A vaccine would be useful not only to quell a bad outbreak, but as advance protection for doctors, nurses and animal-care workers.

Nabel and colleagues at the NIH's Vaccine Research Center developed a vaccine made of DNA strands that encode three Ebola proteins. They boosted that vaccine with a weakened cold-related virus, and the combination protected monkeys exposed to Ebola.

The first human testing looked just at the vaccine's DNA portion; the full combination will be tested later.

At a microbiology meeting in Washington on Friday, Nabel and colleagues reported seeing no worrisome side effects when comparing six people given dummy shots with 21 volunteers given increasing doses of the DNA vaccine.

Moreover, the vaccine recipients produced Ebola-specific antibodies, giving "us some confidence that the vaccine is having an effect on the immune system," Nabel said.

If the complete vaccine passes additional safety testing, the question is how to prove that it will protect people. NIH plans to test whether people have the same immune-system reactions to the vaccine as do monkeys that are protected by it.

#2

Posted: Wed Feb 22, 2006 6:17 pm
by Comrade Tortoise
This is a good sign. A very very very good sign.
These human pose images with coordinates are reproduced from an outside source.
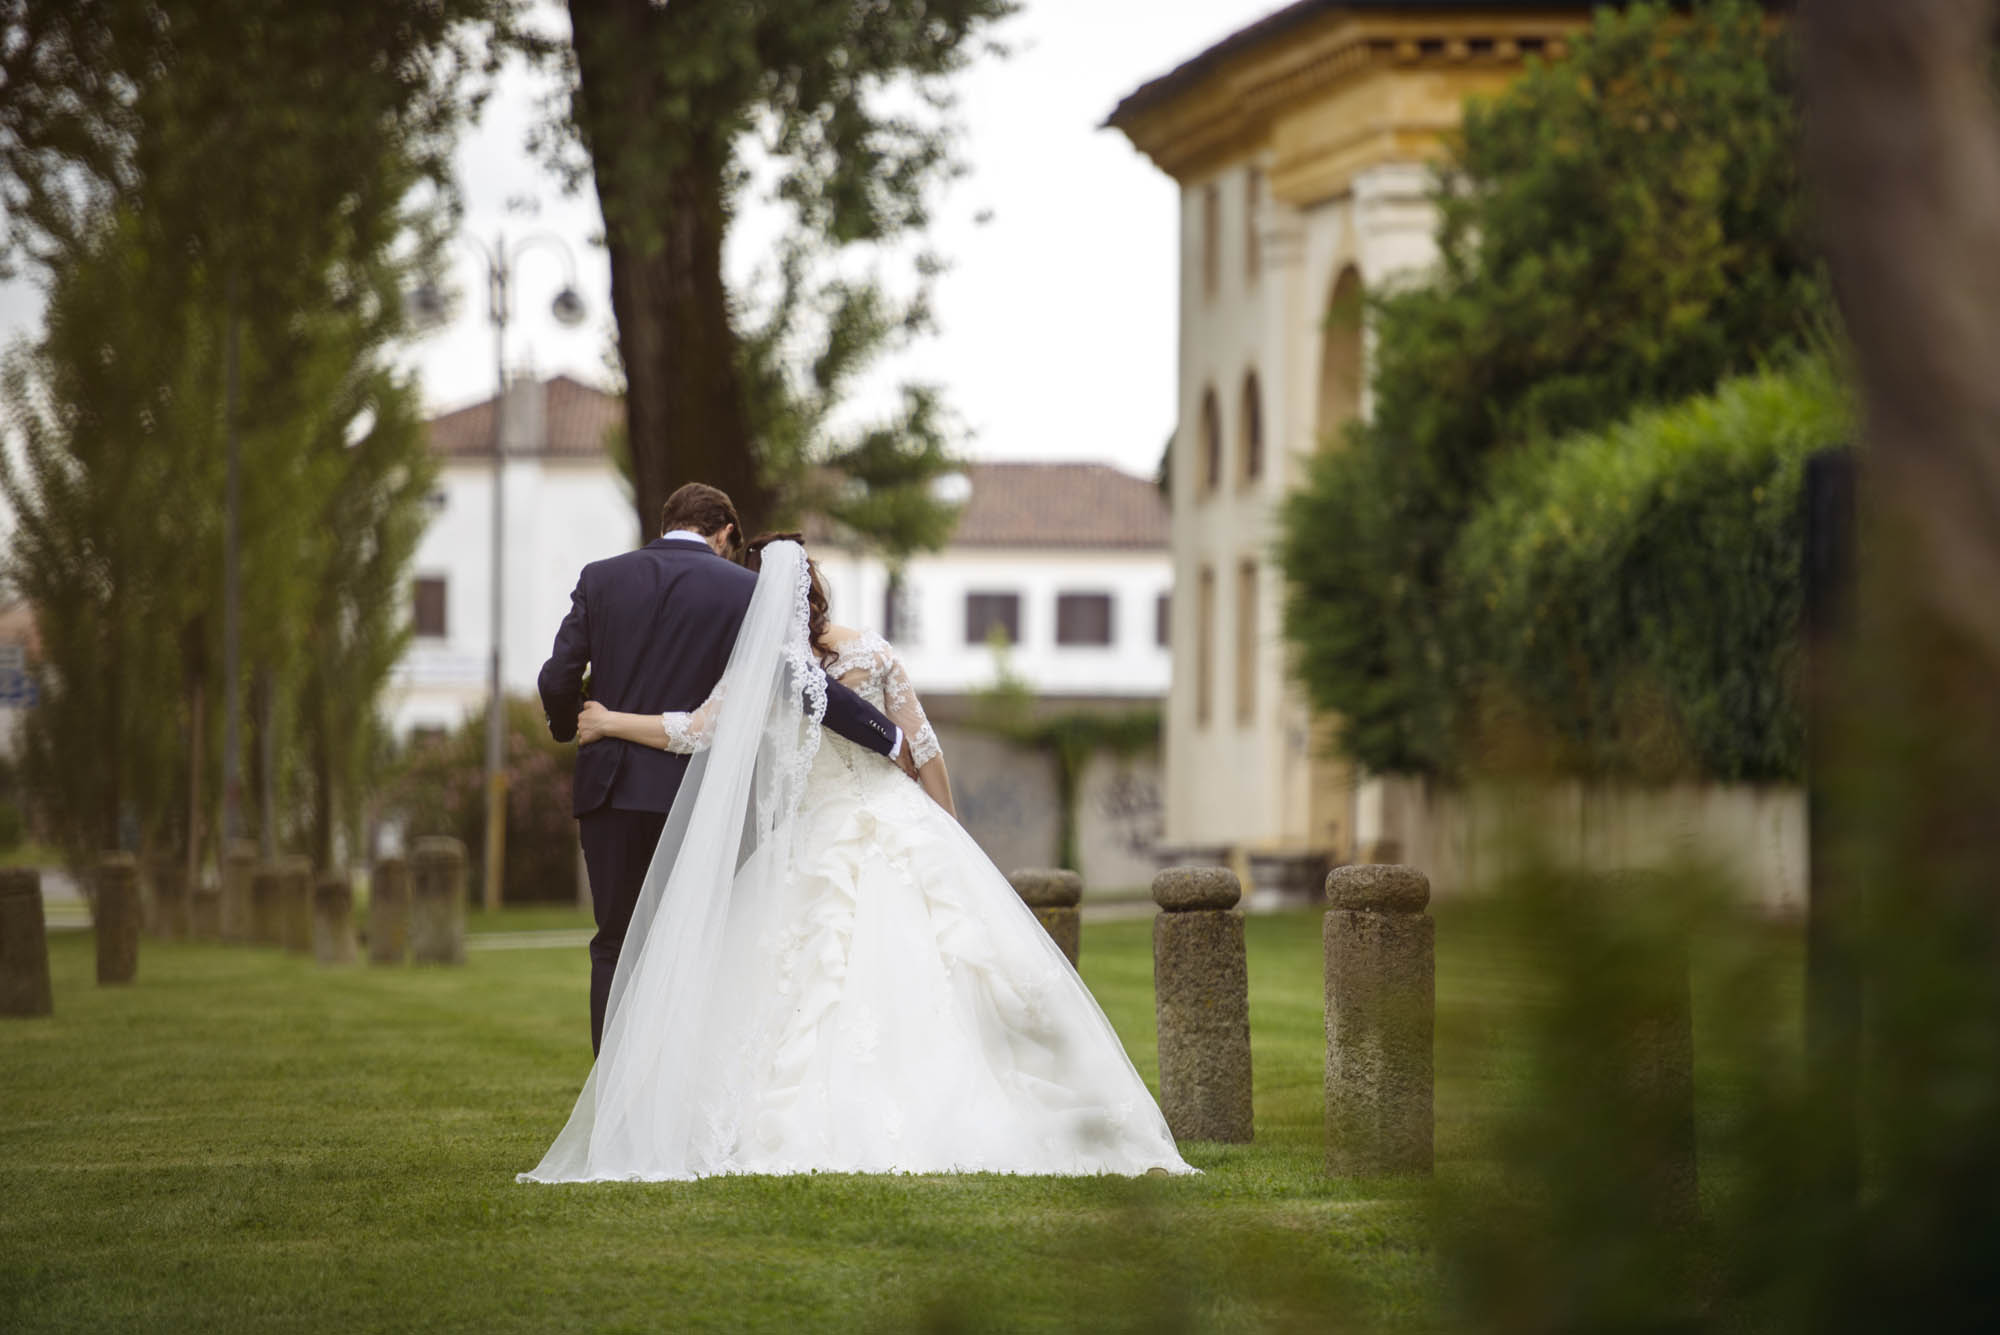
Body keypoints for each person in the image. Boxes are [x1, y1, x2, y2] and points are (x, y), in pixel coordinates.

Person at [519, 533, 1191, 1180]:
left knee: (798, 979)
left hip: (814, 836)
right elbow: (921, 747)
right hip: (889, 820)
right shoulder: (869, 653)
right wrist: (946, 831)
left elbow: (693, 733)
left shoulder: (760, 673)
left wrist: (607, 720)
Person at [536, 484, 917, 1056]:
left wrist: (576, 723)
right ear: (725, 534)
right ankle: (676, 1086)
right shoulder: (745, 591)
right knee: (692, 941)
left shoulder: (601, 577)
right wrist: (887, 736)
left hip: (609, 789)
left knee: (614, 943)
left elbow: (556, 679)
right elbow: (800, 682)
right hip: (692, 796)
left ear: (668, 522)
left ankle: (610, 1091)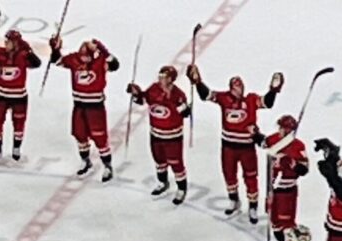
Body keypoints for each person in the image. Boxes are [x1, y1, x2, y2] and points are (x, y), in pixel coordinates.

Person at [187, 65, 282, 221]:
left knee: (251, 177)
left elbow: (267, 103)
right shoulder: (224, 98)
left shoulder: (251, 100)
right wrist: (198, 82)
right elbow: (206, 96)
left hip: (247, 147)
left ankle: (252, 206)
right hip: (228, 147)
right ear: (230, 88)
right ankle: (234, 200)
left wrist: (273, 90)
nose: (239, 90)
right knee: (229, 174)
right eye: (236, 87)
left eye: (241, 87)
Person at [49, 36, 120, 181]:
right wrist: (55, 49)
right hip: (79, 106)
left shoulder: (101, 61)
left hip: (95, 108)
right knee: (80, 135)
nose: (84, 60)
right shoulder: (74, 59)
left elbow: (115, 65)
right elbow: (57, 61)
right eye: (82, 56)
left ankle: (107, 166)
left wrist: (103, 49)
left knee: (100, 138)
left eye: (87, 56)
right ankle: (85, 161)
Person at [127, 66, 191, 204]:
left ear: (171, 79)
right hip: (156, 134)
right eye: (160, 75)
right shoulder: (154, 89)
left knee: (176, 163)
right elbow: (143, 100)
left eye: (164, 76)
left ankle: (181, 189)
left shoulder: (178, 95)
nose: (160, 78)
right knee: (159, 160)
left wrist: (181, 105)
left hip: (172, 137)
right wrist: (136, 93)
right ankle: (163, 182)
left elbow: (184, 113)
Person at [0, 29, 42, 160]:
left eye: (9, 41)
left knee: (19, 123)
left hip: (19, 97)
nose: (6, 43)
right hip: (0, 95)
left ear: (16, 43)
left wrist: (30, 53)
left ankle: (16, 148)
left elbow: (37, 63)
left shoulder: (24, 55)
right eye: (6, 41)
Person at [262, 115, 309, 241]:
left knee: (286, 220)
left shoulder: (298, 146)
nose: (281, 130)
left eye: (284, 128)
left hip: (287, 190)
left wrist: (292, 163)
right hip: (272, 188)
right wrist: (255, 133)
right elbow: (263, 142)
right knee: (274, 218)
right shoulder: (275, 139)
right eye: (281, 127)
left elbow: (304, 170)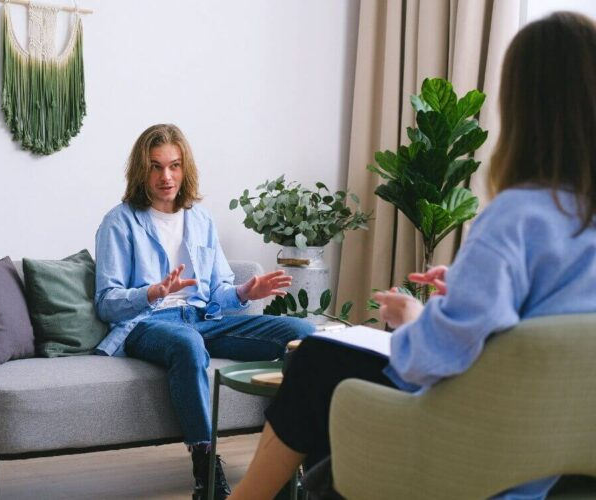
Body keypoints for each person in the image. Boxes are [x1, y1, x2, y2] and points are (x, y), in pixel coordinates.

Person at [229, 11, 596, 500]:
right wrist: (468, 285)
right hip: (557, 456)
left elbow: (435, 358)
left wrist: (414, 316)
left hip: (477, 453)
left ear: (522, 107)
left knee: (316, 361)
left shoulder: (517, 216)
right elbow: (550, 328)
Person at [94, 123, 315, 499]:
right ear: (141, 171)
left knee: (302, 335)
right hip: (148, 324)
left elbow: (218, 292)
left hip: (203, 320)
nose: (167, 176)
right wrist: (153, 292)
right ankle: (206, 471)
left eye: (174, 165)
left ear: (185, 168)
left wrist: (246, 291)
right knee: (187, 344)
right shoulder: (120, 221)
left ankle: (288, 464)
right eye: (156, 166)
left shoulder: (200, 219)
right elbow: (107, 302)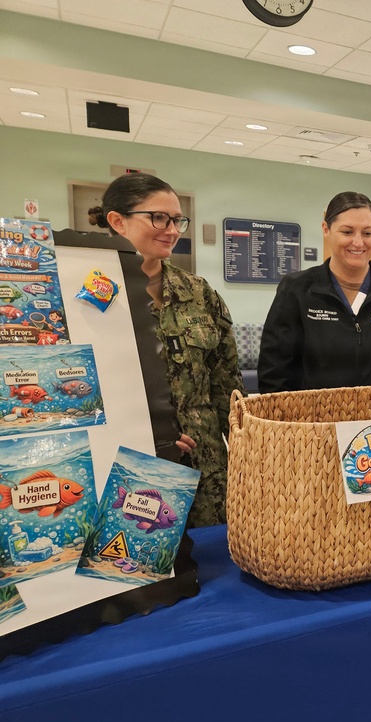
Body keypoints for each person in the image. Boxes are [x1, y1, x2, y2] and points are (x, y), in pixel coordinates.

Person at [93, 173, 243, 527]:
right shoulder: (90, 296)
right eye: (159, 217)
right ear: (117, 221)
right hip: (133, 462)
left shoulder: (198, 292)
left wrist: (246, 451)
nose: (172, 229)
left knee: (214, 563)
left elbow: (227, 384)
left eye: (177, 220)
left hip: (208, 471)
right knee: (143, 561)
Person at [258, 191, 371, 392]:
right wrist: (287, 421)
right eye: (347, 232)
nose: (358, 242)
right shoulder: (297, 290)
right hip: (315, 420)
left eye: (367, 233)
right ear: (326, 229)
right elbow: (274, 372)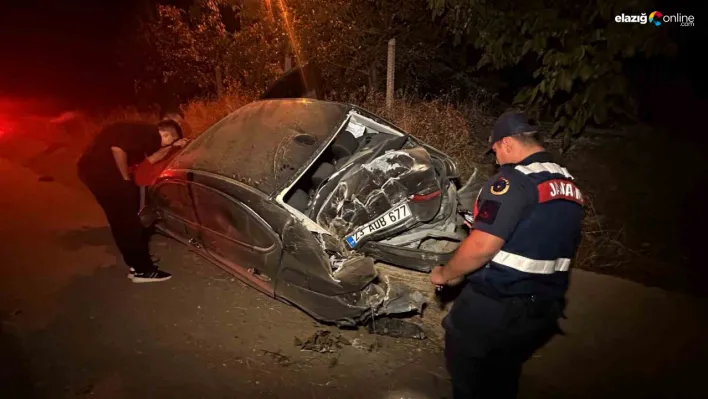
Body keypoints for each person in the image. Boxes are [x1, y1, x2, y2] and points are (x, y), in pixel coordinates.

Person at [430, 111, 584, 398]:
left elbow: (481, 247)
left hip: (498, 303)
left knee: (469, 373)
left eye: (496, 151)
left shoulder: (512, 181)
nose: (495, 159)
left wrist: (445, 273)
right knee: (502, 375)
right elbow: (536, 233)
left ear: (508, 143)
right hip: (542, 308)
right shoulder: (568, 183)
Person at [77, 120, 189, 283]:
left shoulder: (143, 133)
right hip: (103, 176)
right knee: (127, 222)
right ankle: (143, 270)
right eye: (170, 140)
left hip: (94, 173)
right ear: (165, 135)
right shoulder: (147, 133)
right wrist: (125, 180)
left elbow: (152, 158)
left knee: (123, 221)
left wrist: (172, 146)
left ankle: (136, 265)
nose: (163, 147)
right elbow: (117, 148)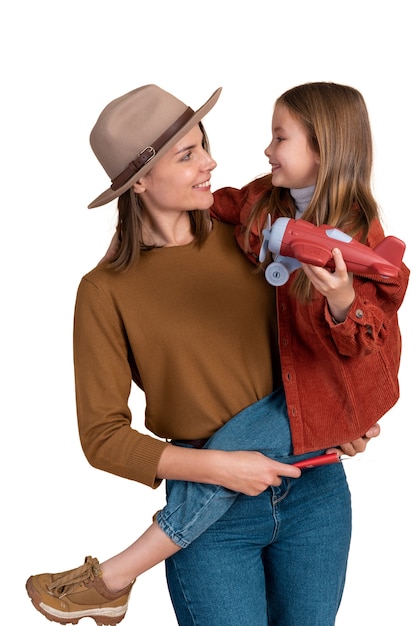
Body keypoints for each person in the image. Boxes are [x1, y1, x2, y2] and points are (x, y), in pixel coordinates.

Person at [25, 82, 405, 626]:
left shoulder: (253, 235)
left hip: (315, 492)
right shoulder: (105, 291)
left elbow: (333, 340)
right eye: (188, 154)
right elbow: (103, 438)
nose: (212, 162)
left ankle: (112, 578)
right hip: (210, 517)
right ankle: (115, 579)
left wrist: (345, 411)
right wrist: (217, 466)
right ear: (139, 181)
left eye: (204, 143)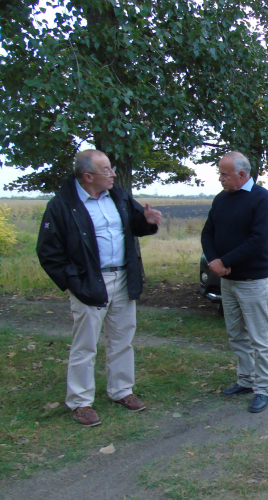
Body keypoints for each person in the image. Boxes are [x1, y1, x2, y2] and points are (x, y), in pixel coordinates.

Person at [37, 150, 162, 427]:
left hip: (123, 277)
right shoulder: (62, 205)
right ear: (88, 176)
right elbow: (48, 251)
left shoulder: (118, 195)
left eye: (112, 168)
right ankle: (81, 402)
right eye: (107, 170)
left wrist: (147, 221)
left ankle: (121, 391)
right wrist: (74, 281)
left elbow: (134, 225)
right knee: (85, 345)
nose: (113, 174)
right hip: (90, 281)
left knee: (122, 338)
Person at [201, 152, 268, 414]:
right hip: (228, 281)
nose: (220, 178)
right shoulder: (221, 199)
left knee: (259, 337)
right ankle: (246, 380)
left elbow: (258, 239)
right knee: (236, 335)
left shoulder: (261, 198)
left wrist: (226, 260)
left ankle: (263, 388)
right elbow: (208, 231)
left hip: (252, 280)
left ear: (242, 175)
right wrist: (214, 261)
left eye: (224, 174)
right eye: (220, 173)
Though I wont start jumping for joy until it proves effective, this test was just for safety, not effectiveness

#3

Posted: Wed Feb 22, 2006 6:39 pm
by Mayabird
Something I didn't notice the first time I read that article: it mentions that "no one knows where the virus incubates between outbreaks" but some scientists are now theorizing that the natural carrier is fruit bats. Apes also fall prey to Ebola like humans do; gorilla populations in some areas have been decimated by it. It's unlikely that they could be carriers if 90% of them die from it, also. The first outbreak also started around a warehouse that had a huge fruit bat colony in it.

The abstract for the article is here:
http://www.nature.com/nature/journal/v4 ... 8575a.html

#4

Posted: Thu Feb 23, 2006 3:25 am
by Kreshna Aryaguna Nurzaman
Correct me if I'm wrong, but isn't Ebola virus constantly changing its 'signatures' like HIV?

#5

Posted: Fri Feb 24, 2006 2:45 pm
by Mayabird
Kreshna Aryaguna Nurzaman wrote:Correct me if I'm wrong, but isn't Ebola virus constantly changing its 'signatures' like HIV?
Do you mean something like its protein coating? I haven't heard that, but I remember reading that there are several identified strains of Ebola. Of course, I don't know much about immunology, so I'm probably not the best to answer.

So here's a plushie:

Image

#6

Posted: Fri Feb 24, 2006 6:23 pm
by Comrade Tortoise
Kreshna Aryaguna Nurzaman wrote:Correct me if I'm wrong, but isn't Ebola virus constantly changing its 'signatures' like HIV?
Not nearly as effectively. Thing is, it doesnt lie dorman in its host long enough to mutate significantly.